------ RECORDS FOR THE EXERCISE ------

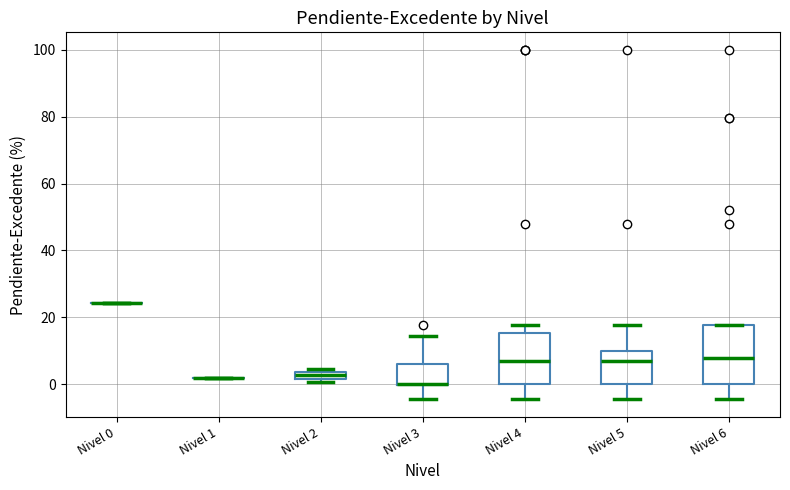

Which box is the tallest, from its lower edge to its upper edge?

Nivel 6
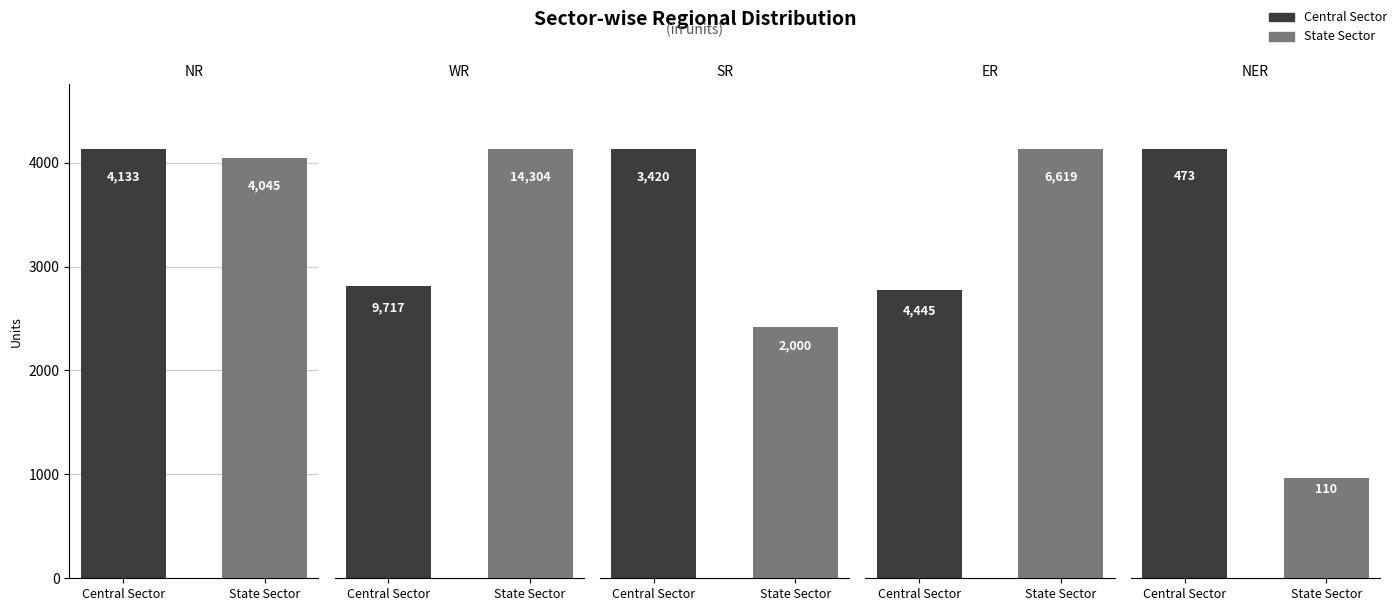

What is the maximum value for WR?

14304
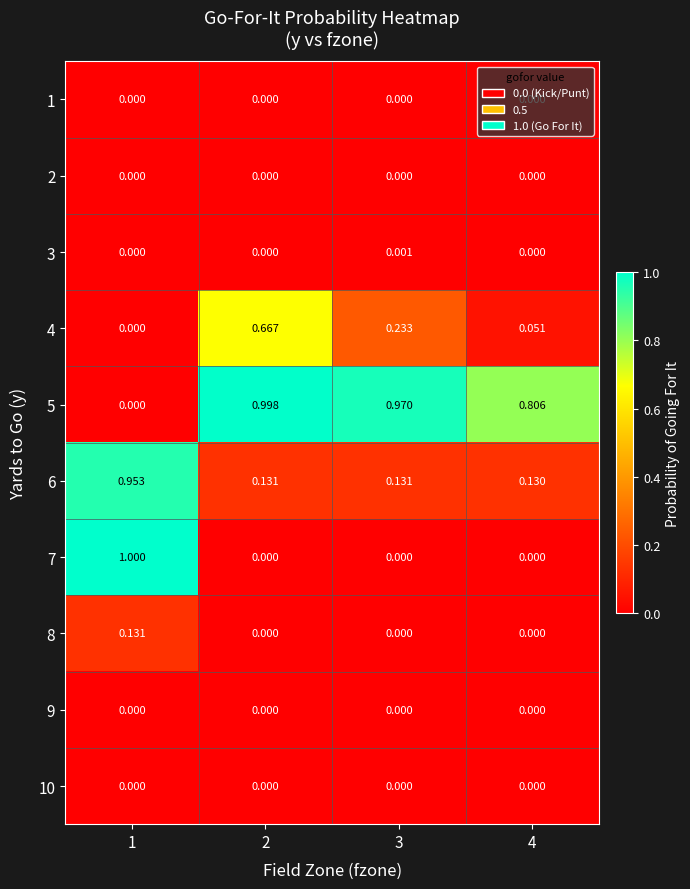

Is the value of 4 at 1 greater than the value of 5 at 3?

No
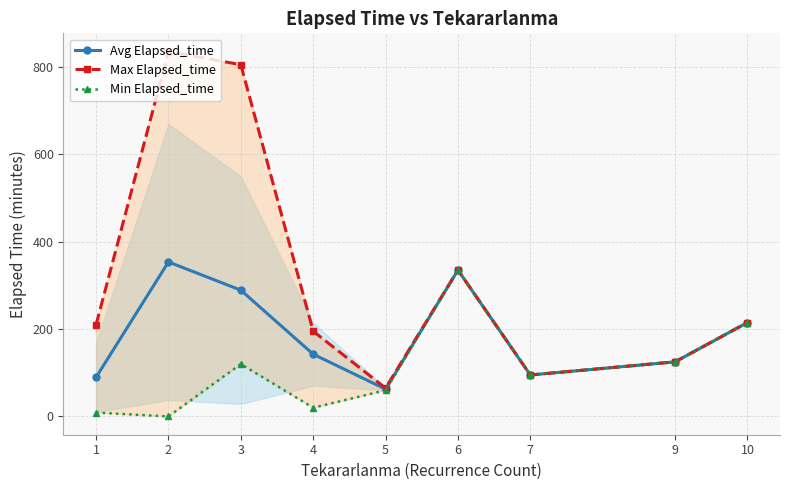

In Max Elapsed_time, how many points are lower than both neighbors (excluding endpoints)?

2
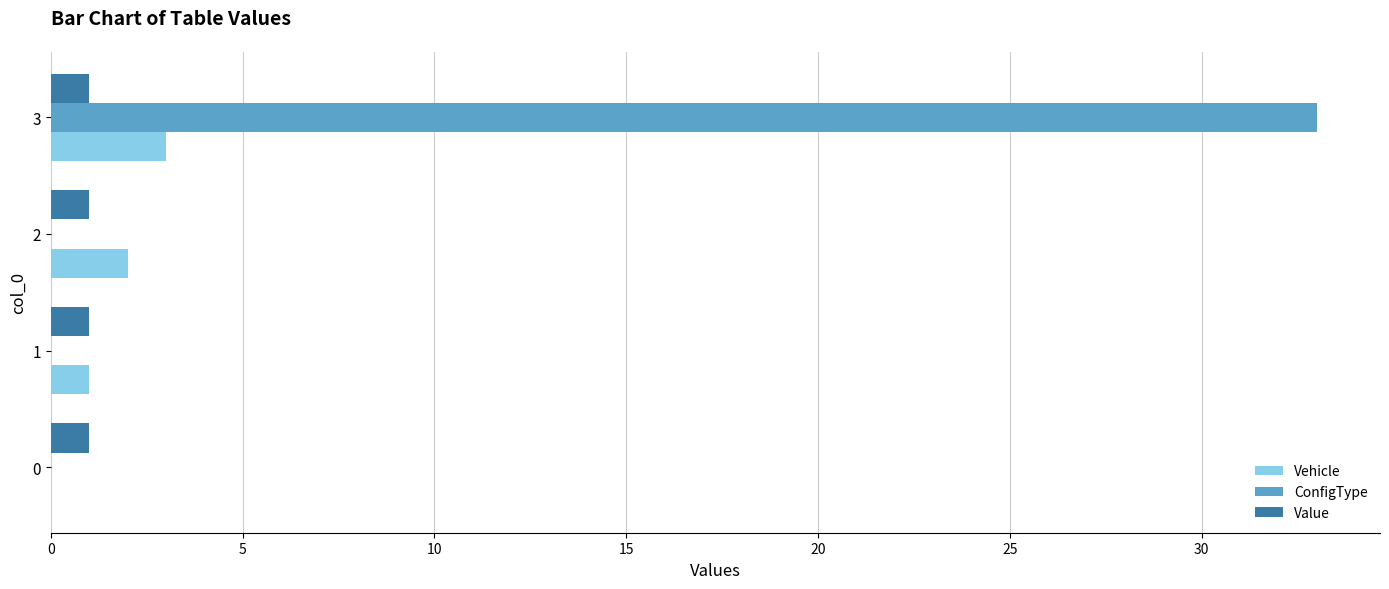

Count the number of categories in the chart.

4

------

DIRECTIONS FOR THIS TASK:
Report each line in the entries above that contains the word "than".

RESPONSE:
Is the value of 4 at 1 greater than the value of 5 at 3?
In Max Elapsed_time, how many points are lower than both neighbors (excluding endpoints)?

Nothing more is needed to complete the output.